Exercise requirements
Every record below should be repeated exactly. Omit the pictures.

Records from a data source:
=== Section Start ===

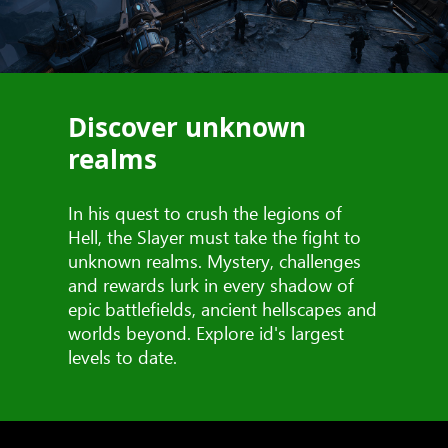
Discover unknown
realms
In his quest to crush the legions of
Hell, the Slayer must take the fight to
unknown realms. Mystery, challenges
and rewards lurk in every shadow of
epic battlefields, ancient hellscapes and
worlds beyond. Explore id's largest
levels to date.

=== Section End ===

The answer
Discover unknown
realms
In his quest to crush the legions of
Hell, the Slayer must take the fight to
unknown realms. Mystery, challenges
and rewards lurk in every shadow of
epic battlefields, ancient hellscapes and
worlds beyond. Explore id's largest
levels to date.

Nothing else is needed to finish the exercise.